Paul Collier of Oxford University estimates that when a civil war ends, it has a 40% chance of reigniting within a decade. Congo has so far avoided a full relapse. But it still has three of the four factors that fed a conflict last time—a rotten state, mineral wealth and warlords stirring up animosities. It also has an illegitimate president. Small wonder Congolese are nervous.
https://www.economist.com/news/briefing/21737021-president-joseph-kabila-seventh-year-five-year-term-he-struggling-hold
-
I think he's an entitled brat who will wind up dead like his dad.
-
I just wanted to come on and protest the confusing change from the long Windy City Assassin to Bitmask. Wth is Bitmask? Iyo tu!
-
I just wanted to come on and protest the confusing change from the long Windy City Assassin to Bitmask. Wth is Bitmask? Iyo tu!
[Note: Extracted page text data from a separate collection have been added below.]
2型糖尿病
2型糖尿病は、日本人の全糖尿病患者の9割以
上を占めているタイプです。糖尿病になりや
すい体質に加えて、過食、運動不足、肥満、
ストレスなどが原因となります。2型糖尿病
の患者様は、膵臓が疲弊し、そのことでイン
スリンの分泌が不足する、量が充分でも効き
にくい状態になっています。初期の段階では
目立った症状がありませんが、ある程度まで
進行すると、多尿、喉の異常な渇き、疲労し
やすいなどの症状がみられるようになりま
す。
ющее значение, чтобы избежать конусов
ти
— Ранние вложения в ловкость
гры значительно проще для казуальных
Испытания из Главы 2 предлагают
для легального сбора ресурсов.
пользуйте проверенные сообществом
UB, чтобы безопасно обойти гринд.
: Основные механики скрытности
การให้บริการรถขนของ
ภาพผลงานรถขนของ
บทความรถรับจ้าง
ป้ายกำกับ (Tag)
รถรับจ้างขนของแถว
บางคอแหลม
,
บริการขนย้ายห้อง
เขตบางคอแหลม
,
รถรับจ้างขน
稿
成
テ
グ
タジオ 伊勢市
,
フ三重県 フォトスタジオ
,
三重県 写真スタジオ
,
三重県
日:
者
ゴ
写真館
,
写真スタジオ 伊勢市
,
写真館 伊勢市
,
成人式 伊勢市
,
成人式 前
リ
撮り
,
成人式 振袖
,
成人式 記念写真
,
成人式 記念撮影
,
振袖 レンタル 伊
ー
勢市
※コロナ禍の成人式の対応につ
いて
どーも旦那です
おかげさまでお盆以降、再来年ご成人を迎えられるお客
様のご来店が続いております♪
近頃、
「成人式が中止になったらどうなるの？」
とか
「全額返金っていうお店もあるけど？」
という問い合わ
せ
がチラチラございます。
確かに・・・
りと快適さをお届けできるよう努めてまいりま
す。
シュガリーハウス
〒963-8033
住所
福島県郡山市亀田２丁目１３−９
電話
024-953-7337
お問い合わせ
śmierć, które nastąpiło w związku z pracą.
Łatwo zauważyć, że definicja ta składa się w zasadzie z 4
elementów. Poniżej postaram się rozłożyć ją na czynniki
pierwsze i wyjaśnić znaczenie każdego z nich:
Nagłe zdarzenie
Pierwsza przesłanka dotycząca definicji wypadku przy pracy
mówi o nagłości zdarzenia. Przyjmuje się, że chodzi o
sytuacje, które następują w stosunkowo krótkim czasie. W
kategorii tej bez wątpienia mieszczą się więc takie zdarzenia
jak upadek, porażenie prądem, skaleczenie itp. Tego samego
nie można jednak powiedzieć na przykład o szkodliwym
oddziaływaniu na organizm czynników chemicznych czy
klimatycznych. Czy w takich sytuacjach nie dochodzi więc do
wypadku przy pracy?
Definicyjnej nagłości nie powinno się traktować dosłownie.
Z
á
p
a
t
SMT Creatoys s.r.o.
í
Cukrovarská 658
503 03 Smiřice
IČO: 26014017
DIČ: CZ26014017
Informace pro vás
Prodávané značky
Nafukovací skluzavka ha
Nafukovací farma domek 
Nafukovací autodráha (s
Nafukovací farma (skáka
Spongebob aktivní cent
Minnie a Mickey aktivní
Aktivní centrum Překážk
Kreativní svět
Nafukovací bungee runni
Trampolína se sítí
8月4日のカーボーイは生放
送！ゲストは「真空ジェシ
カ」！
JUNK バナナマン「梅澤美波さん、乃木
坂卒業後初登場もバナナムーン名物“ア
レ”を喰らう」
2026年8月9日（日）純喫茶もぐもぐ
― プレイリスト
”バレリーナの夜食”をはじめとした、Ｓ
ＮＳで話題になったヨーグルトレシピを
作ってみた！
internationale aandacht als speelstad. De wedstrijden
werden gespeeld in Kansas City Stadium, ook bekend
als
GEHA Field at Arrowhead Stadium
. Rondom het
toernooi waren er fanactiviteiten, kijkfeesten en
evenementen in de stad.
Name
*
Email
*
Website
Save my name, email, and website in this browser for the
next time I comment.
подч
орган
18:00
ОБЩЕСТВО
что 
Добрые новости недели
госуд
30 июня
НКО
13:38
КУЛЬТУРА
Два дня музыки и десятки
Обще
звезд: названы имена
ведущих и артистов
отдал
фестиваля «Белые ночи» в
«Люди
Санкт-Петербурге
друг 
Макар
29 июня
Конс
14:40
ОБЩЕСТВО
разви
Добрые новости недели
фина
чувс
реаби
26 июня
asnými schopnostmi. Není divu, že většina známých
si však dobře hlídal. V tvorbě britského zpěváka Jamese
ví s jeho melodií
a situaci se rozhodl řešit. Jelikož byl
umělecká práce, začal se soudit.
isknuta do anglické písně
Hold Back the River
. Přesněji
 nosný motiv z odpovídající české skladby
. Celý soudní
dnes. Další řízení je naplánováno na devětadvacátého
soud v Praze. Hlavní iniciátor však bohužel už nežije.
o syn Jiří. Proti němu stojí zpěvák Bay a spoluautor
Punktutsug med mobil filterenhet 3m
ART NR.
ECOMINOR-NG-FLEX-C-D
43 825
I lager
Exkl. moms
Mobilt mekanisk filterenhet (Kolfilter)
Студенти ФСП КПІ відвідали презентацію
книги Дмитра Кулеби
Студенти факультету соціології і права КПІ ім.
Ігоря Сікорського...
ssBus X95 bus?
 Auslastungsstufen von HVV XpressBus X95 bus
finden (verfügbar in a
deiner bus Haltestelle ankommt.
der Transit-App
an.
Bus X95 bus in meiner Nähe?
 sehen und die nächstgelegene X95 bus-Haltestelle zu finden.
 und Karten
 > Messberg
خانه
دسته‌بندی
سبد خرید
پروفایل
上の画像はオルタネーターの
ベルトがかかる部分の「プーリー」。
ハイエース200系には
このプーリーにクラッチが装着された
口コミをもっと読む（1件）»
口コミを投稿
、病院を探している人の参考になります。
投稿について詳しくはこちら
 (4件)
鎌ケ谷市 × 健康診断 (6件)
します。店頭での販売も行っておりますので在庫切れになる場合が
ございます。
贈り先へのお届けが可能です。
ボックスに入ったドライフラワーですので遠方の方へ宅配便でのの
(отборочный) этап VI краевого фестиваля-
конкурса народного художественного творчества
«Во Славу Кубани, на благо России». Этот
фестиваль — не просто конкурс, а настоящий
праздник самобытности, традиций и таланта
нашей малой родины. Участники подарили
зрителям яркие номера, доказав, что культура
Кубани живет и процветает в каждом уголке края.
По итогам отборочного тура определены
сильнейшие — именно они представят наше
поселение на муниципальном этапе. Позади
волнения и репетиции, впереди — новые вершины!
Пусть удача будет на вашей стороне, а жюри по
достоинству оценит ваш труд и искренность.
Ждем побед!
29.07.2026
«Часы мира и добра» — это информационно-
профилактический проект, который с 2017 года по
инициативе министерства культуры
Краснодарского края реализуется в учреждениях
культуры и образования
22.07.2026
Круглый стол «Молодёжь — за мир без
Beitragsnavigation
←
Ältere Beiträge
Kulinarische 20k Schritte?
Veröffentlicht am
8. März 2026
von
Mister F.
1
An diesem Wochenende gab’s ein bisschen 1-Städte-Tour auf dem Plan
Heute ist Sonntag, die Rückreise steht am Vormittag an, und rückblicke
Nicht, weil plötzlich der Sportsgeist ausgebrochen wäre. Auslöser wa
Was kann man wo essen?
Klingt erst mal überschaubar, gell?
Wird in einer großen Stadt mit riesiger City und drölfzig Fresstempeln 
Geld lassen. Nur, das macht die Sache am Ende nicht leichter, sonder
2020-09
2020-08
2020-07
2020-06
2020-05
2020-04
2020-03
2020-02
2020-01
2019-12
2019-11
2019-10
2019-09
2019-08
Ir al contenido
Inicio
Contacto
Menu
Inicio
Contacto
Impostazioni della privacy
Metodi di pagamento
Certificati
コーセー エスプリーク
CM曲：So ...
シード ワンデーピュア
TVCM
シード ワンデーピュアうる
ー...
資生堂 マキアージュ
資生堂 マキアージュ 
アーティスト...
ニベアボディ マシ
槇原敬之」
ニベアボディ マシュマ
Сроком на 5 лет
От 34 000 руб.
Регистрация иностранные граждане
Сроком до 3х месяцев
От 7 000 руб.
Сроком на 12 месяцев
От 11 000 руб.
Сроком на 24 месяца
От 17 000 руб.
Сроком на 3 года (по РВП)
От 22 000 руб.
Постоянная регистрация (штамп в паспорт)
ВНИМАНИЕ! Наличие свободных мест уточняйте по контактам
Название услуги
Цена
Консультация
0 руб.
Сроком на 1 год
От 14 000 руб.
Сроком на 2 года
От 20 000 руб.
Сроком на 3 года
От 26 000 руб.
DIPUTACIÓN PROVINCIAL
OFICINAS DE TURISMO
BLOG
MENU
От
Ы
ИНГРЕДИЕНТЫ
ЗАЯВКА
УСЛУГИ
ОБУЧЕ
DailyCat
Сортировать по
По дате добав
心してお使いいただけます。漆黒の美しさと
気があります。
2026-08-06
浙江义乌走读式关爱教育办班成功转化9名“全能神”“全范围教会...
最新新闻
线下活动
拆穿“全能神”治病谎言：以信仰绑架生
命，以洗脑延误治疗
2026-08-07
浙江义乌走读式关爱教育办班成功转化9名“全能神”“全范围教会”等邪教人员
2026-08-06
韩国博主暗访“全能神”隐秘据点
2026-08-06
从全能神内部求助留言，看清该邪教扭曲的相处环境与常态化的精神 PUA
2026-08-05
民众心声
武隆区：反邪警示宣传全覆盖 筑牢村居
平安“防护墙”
The old name was a Derrick Rose nickname. The youngest MVP in history is now so injury prone and has such a horrible attitude to the game he almost doesn’t belong in the league anymore.
A bitmask allows you to manipulate individual bits. Those 1s and 0s that store info on computers. It never goes out of fashion :).
-
I think he's an entitled brat who will wind up dead like his dad.
Mobutu did it for 32 years. Kabila is now in power illegally for two. He is looking around the trends in the region and he probably likes his chances of hanging on.
-
Kabila is kaput. You can't fight the largest christian cult and Islam both at the same time and win.
-
It seems Africa will likely renter the era of assassinations and coups.
-
It seems Africa will likely renter the era of assassinations and coups.
To be fair to Congo, they have never really left that era.